To create the locking handle of the lever, I drew out another box and added 4 segments in each axis. This enabled me, when converting the box to editable poly, to select and remove polygons in the middle of the box. This was to allow the part to fit around the lever. I used the cap tool to cover any holes I had made. This was then placed onto the lever and two cylinders were used to represent the pins holding the lever in.

I then drew a final long, thin box to use as the connecting rod between the locking handle and locking mechanism a bit further down the lever.

The rack section of the lever was created by first drawing out a box into the front viewport. I then made sure that the box had plenty of width segments and chose 53 as the final number. After converting to editable poly and selecting polygon mode, I selected alternate polygons along the top of the rack box and then extruded them down to create the rack model.
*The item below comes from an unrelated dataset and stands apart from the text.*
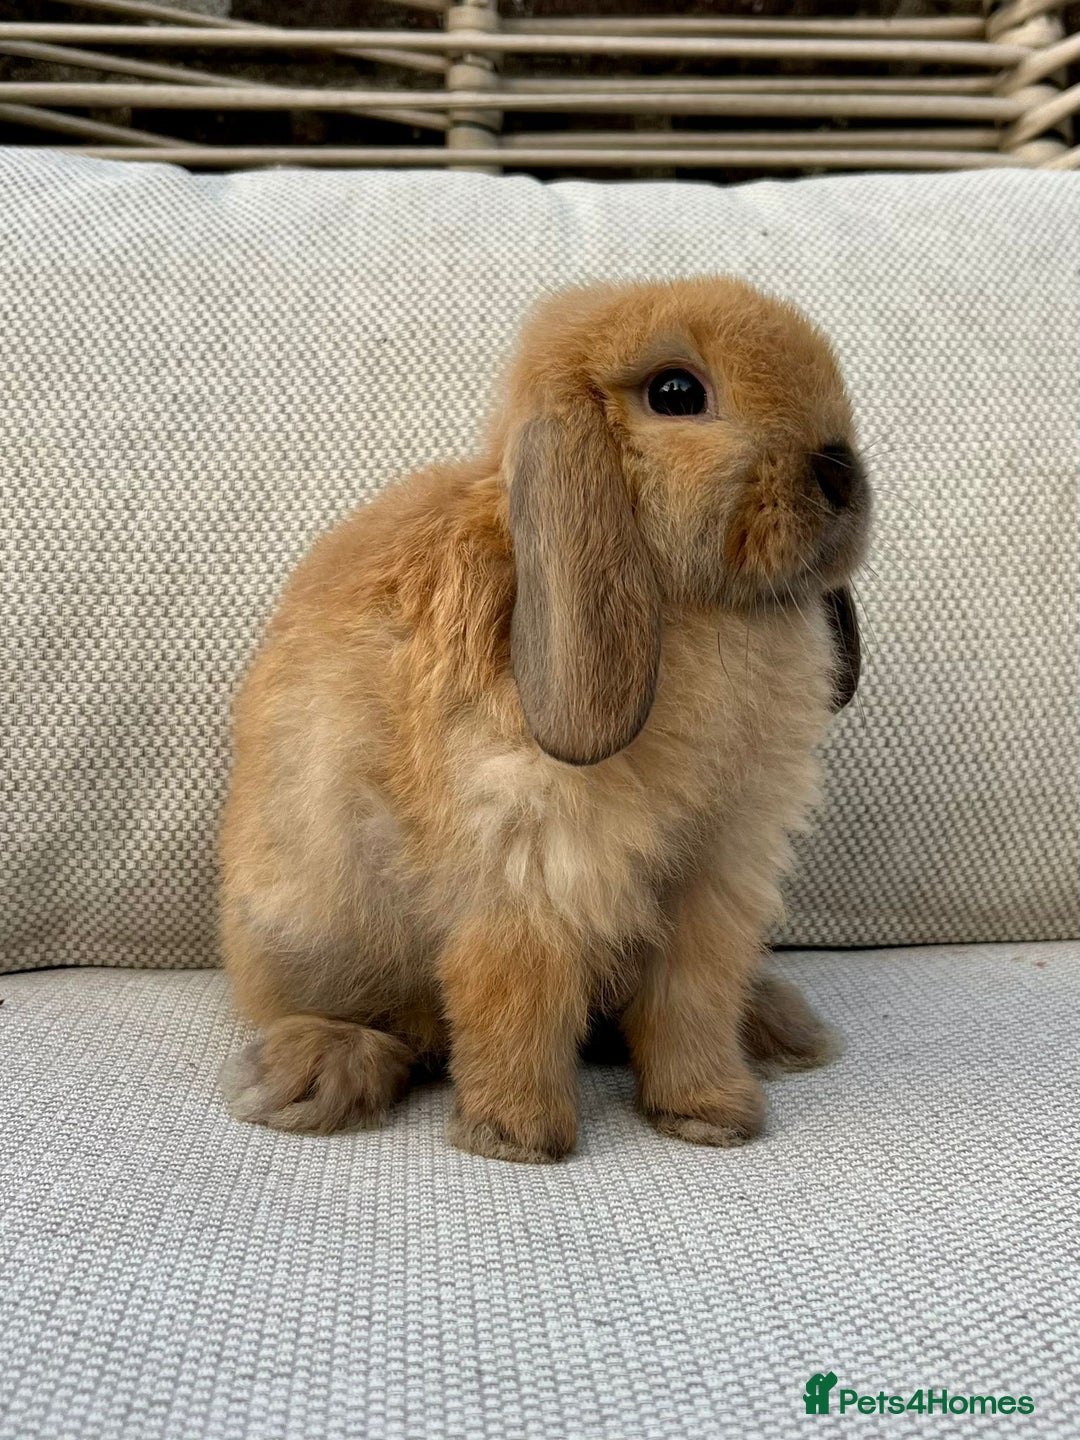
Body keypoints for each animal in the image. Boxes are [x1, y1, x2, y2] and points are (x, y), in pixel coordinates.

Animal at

When I was happy with the looks of this, I then created a cylinder with the same diameter as the height of the box, cut the cylinder in two and placed at either ends to create the rounded ends. These were attached to create one object. I then applied a curve modifier in the x-axis of 58 degrees and 90 degrees direction to create a realistic rack.

This was then placed just under the locking mechanism of the lever and duplicated either side. Two cylinders were used as connecting bolts and two gengons and OilTanks were used for the bolt heads.

A connecting rod was created by drawing out a long, horizontal, thin box and then just extruding the end to create the staggered effect. This was then joined on to the raised chamfer box created earlier on the lever.

Finally, I drew out small cylinders, placed them through the metal side and used the Boolean tool to create the holes.

Week 7 - Job Allocation and Beginning to model

As I didn’t feel I would be able to model quite as much as some of the other group members, I chose to model a small section and then mainly focus on the post production audio and video editing. The parts I chose to model were the base that the whole engine sat on and a side plate with lever and handle.

To create the base I started by creating a chamfer box in the top viewport. I then changed the fillet size until I had a good representation of the curve on the base of the engine. I then converted the chamfer box to an editable poly. Using polygon mode, I then selected the polygons on two opposite ends and deleted them to create straight, rather than curved, ends.

I then created a cylinder in the top viewport and used the scale tool to change one axis so the cylinder became oval. I then duplicated this and placed the two cylinders through the chamfer box and used the Boolean tool to remove these from the base. This then created two recesses where parts of the engine rotated into.

Next, I selected polygons on the underside of the chamfer box and removed them to get rid of the bottom half of the curve. I used the cap tool to create a cap over the parts I had removed. I then drew a thin box, the same size as the base, for the chamfer box to sit on. I then converted the box to an editable poly and attached it to the chamfer box to create one object.

I removed polygons on one end to create a recess where the main body of the engine sat. I placed small cylinders around the edge of the base and used the Boolean tool again to remove these cylinders to create holes for fixing points on the base.

Finally, I added two boxes near the back of the model for part of the engine to sit on and also created four triangles for supports on the bottom of the base.